The GSMA Co-Publishes First of Its Kind Gender Transformative Digital Skills Education Framework
To celebrate International Women’s History month the GSMA has co-published the first of its kind gender transformative digital skills education framework which was presented at a high level event hosted on the fringes of the 68th Session of the UN Commission on the Status of Women.
The framework titled “Her Digital Skills: Towards a Gender Transformative Approach” and a set of initial, promising practices is the collective work of EQUALS Her Digital Skills Initiative which includes co-founders; the GSMA, International Telecommunication Union (ITU), Ernst and Young (EY), and Women’s WorldWide Web (W4). There is also a select group of international organizations in this space including the World Bank, UNDP, UNICEF, Plan International, GiZ, and the AIDS Healthcare Foundation. Download the report here.

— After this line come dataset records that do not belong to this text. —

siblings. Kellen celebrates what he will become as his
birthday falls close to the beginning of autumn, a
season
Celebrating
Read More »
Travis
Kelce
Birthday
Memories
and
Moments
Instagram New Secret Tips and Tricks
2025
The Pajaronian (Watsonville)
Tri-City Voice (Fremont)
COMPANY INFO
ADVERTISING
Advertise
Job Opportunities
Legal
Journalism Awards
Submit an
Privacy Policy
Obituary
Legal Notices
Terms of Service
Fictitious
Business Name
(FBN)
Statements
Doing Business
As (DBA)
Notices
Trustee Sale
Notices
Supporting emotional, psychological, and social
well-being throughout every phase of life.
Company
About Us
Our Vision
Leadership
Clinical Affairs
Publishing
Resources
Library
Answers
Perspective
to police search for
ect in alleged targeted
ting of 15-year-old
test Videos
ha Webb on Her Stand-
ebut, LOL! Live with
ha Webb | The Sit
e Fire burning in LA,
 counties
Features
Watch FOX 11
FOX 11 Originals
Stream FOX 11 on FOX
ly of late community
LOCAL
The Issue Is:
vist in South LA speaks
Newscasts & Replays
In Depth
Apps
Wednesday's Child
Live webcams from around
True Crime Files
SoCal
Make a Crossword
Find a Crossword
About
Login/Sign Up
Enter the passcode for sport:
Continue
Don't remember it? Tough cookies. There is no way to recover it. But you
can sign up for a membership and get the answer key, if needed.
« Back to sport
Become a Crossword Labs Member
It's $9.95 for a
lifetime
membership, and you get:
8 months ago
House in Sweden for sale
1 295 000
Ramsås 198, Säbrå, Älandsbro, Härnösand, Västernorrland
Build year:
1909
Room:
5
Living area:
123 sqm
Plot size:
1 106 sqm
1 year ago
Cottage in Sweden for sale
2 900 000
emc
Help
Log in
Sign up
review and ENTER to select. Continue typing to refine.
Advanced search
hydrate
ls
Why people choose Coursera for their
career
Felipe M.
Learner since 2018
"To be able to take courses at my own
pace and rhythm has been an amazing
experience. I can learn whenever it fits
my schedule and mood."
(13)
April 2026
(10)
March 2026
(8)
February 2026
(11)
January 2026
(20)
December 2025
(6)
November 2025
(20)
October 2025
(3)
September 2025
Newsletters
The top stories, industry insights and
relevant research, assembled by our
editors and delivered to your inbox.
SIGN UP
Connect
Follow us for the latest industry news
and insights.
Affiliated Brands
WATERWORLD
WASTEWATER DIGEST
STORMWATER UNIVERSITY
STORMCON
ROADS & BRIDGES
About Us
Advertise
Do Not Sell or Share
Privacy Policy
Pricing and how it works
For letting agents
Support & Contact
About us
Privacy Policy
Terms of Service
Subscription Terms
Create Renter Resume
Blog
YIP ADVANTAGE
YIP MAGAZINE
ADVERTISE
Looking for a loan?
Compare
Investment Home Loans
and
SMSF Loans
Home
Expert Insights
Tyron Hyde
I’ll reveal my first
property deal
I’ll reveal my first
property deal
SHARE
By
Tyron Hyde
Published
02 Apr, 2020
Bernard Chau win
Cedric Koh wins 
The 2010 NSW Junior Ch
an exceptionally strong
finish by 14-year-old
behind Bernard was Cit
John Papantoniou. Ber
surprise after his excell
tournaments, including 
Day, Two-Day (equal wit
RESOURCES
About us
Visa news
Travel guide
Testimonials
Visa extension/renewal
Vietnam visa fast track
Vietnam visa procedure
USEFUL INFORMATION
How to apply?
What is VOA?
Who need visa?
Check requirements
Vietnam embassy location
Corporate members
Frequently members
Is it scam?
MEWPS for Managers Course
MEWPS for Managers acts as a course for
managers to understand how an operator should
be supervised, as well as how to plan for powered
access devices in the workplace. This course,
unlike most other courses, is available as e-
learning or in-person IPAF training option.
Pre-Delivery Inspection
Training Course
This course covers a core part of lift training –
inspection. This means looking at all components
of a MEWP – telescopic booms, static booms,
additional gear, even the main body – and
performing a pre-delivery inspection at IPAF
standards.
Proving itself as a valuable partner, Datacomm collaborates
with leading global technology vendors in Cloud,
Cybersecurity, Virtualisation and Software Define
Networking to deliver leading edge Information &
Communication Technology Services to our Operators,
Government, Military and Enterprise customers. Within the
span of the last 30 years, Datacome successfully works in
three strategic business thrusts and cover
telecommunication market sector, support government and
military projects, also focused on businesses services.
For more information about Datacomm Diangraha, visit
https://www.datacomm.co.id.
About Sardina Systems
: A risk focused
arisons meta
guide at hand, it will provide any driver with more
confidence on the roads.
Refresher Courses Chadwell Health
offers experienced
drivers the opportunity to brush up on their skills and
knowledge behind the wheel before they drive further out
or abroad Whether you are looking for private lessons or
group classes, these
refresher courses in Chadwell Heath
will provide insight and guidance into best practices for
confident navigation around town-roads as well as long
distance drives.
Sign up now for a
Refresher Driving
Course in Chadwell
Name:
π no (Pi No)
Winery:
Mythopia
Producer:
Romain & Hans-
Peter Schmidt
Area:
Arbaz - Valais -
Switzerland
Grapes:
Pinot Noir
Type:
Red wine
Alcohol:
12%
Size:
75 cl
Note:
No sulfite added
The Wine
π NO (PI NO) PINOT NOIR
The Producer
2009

A decade of research in both low-and middle-income countries (LMICs) and high-income countries shows that regressive social and gender norms play a critical role in perpetuating the gender digital divide, in all its forms.
Designers of digital skills programmes, therefore, must address normative barriers. A ‘gender transformative’ approach to digital skills education – where programmes seek to advance gender equality and/or women’s empowerment by changing harmful gender norms, roles and power relations – is urgently required.
This framework and practitioners’ guide recommends gender-transformative approaches to the design of digital skills education programmes: both inside and outside the classroom. It outlines an inclusive, contextualised, competency-based approach to learning strategies, curricula and content, and underscores the importance of integrating gender norm change theory and practice. The report also recommends how different stakeholders can intervene in the wider ecosystem to bridge the gender digital divide.
This work was conducted in an effort to produce an innovative educational framework in delivering digital skills. It was strengthened with exhaustive research in learning and pedagogical philosophies for the purpose of developing a set of self-paced gender transformative digital skills courses (ie EQUALS Badges). This was part of the EQUALS Her Digital Skills initiative targeting girls and young women across the globe.
Commenting on the importance of this work Tamara Dancheva, Senior International Relations Manager and the Co-Chair of the EQUALS Skills Coalition said: “In 2016, the GSMA led the mobile industry to become the first sector to commit to the UN Sustainable Development Goals, placing digital equity for women and girls at the core of our mission to connect everyone and everything to a better future. Advancing digital gender equity and equality is therefore a topic of critical importance to the GSMA which is why we co-founded the EQUALS Her Digital Skills Initiative. I am particularly pleased that as part of our efforts we have now jointly pioneered a set of guiding principles, which not only aim to tackle the digital skills gender divide, but also normative barriers which lay at the core of gender inequality.”
Claire Sterngold, Market Engagement Manager for Digital Inclusion at the GSMA and member of the Equals GTDSE Expert Group that produced the framework, provided further comments: “Women are 15% less likely than men to use mobile internet across low- and middle-income countries. To address this gap, it is key to address the barriers women face to using mobile phones and the internet including a lack of basic digital skills. The EQUALS Her Digital Skills Initiative Gender Transformative Digital Skills Education Framework provides practitioners and stakeholders working to address the digital gender divide with practical tools and resources to address the barriers women face and support them to acquire the digital skills needed to benefit from connectivity.
Targeted action is needed to both address the mobile internet gender gap as well as ensure that everyone is able to benefit from connectivity. Looking ahead, I am excited to support partners to leverage this framework to drive gender transformative digital skills initiatives to advance women’s digital inclusion.”
The framework and guide are also intended as a valuable resource for stakeholders working to increase the digital skills of women and girls around the world such as practitioners in governments, educational institutions, civil society organisations and the private sector; policy-makers and those involved in advocacy work at the state, national, regional and international levels and other stakeholders in the wider ecosystem, including employers, mass media institutions and social media platform providers.